Dr. Thomas Sterling received his Ph.D.
from MIT in 1984 and has held research scientist positions with the Harris Corporations'
Advanced Technology Department, the IDA Supercomputing Research Center, and the
USRA Center of Excellence in Space Data and Information Sciences. In 1996 Dr.
Sterling received a joint appointment at the NASA Jet Propulsion Laboratory's
High Performance Computing group where he is a Principal Scientist and the California
Institute of Technology's Center for Advanced Computing
Research where he is a Faculty Associate. For the last 20 years, he has engaged
in applied research in parallel processing hardware and software systems for high
performance computing. Sterling was a developer of the Concert shared memory multiprocessor,
the YARC static dataflow computer, and the Associative Template Dataflow computer
concept and has conducted extensive studies of distributed shared memory cache
coherence systems. In 1994, Dr. Sterling led the team at the NASA Goddard Space
Flight Center that developed the first Beowulf-class PC clusters including the
Ethernet networking software for the Linux operating system and is an author of
the 1999 book, "How to Build a Beowulf" published by MIT Press.

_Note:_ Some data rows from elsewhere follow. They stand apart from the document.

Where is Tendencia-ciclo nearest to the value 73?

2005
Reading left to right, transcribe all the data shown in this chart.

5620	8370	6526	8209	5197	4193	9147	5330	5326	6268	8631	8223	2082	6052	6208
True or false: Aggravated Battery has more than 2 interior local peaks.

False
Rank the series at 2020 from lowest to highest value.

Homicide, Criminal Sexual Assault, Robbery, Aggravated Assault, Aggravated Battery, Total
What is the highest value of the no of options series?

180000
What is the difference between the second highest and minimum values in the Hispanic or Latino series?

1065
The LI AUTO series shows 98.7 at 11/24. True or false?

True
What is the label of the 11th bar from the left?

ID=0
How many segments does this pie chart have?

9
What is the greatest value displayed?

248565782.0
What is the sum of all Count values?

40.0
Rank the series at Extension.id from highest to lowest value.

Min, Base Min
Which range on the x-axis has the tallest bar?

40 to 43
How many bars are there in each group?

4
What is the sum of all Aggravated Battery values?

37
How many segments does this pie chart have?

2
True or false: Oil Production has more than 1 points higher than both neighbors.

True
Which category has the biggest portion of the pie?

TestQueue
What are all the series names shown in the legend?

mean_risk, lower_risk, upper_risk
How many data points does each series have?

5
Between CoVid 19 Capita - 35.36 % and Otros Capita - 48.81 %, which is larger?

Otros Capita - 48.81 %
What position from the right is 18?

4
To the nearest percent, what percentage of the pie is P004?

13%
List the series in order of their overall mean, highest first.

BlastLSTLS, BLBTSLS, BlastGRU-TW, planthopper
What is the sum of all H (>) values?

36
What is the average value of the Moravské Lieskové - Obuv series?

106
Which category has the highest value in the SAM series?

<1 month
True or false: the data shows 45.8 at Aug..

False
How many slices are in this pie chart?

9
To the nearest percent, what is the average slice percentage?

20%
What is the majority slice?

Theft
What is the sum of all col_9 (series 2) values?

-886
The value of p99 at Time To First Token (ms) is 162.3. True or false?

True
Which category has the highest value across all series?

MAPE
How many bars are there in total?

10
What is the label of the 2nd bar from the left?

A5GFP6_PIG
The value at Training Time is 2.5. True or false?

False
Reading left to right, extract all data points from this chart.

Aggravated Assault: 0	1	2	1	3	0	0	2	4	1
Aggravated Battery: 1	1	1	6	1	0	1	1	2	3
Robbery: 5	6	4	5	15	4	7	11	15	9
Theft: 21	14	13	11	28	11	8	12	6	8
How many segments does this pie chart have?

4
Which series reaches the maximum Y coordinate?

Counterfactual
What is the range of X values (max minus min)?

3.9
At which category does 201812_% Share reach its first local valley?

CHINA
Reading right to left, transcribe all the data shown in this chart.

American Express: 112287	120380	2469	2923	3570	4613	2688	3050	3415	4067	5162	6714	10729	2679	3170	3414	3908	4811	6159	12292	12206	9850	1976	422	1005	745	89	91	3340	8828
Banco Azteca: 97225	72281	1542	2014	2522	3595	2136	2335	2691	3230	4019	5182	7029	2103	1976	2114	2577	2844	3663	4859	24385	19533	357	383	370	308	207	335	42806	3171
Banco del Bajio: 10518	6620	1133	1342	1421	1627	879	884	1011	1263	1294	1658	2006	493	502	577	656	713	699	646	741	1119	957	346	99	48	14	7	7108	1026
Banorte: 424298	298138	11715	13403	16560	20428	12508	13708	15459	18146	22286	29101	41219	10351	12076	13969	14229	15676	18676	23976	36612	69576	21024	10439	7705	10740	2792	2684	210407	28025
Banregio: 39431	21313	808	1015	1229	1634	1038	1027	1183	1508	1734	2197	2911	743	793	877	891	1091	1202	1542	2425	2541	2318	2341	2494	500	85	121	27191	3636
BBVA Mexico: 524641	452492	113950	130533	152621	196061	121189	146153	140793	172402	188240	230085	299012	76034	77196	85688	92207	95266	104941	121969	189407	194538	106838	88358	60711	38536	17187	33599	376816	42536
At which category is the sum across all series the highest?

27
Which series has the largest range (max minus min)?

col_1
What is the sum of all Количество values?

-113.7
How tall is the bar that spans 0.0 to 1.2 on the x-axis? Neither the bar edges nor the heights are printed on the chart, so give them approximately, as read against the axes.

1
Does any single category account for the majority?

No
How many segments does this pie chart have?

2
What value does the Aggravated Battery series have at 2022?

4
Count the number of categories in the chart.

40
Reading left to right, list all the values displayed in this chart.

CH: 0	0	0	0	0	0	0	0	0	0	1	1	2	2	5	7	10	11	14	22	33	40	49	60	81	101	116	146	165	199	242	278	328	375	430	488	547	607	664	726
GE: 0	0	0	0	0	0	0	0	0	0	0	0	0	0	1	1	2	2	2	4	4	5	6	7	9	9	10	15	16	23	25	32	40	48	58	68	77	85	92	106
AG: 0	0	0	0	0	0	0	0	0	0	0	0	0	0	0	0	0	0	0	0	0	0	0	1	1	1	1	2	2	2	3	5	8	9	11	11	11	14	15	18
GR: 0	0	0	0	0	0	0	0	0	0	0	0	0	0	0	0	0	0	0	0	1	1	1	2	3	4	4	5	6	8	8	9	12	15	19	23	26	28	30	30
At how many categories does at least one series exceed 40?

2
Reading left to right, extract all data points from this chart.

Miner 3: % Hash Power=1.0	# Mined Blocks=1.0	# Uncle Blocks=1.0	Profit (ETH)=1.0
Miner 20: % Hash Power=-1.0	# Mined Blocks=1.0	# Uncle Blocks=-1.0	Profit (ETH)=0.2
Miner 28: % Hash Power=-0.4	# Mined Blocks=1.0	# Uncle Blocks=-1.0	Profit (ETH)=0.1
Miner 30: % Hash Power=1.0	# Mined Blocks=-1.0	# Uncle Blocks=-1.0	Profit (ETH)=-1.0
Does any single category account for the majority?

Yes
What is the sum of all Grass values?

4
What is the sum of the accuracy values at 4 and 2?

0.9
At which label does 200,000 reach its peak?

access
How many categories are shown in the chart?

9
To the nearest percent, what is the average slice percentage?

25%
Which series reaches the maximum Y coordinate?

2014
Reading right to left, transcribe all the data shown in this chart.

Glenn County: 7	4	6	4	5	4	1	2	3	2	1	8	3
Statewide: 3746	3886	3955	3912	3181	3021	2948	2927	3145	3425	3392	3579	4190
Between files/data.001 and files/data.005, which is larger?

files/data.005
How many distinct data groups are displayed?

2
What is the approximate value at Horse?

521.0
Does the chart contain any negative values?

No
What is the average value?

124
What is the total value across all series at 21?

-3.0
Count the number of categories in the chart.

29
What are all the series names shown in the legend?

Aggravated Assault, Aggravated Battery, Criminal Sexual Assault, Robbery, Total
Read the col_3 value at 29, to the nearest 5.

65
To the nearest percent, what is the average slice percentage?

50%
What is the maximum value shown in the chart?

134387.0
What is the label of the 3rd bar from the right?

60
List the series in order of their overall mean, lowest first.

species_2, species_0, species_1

Since
1994, Sterling has been a leader in the national Petaflops initiative chairing
three workshops on petaflops systems development and chairing the subgroup on
the Petaflops computing implementation plan for the President's Information Technology
Advisory Committee. He is also an author of the book, "Enabling Technologies
for Petaflops Computing" published by MIT Press in 1995. Sterling was the
Principal Investigator for the interdisciplinary Hybrid Technology Multithreaded
(HTMT) architecture research project sponsored by NASA, NSA, NSF, and DARPA which
ended in 2000. Currently, Sterling is Principal Investigator leading the Gilgamesh
Architecture research project sponsored by NASA.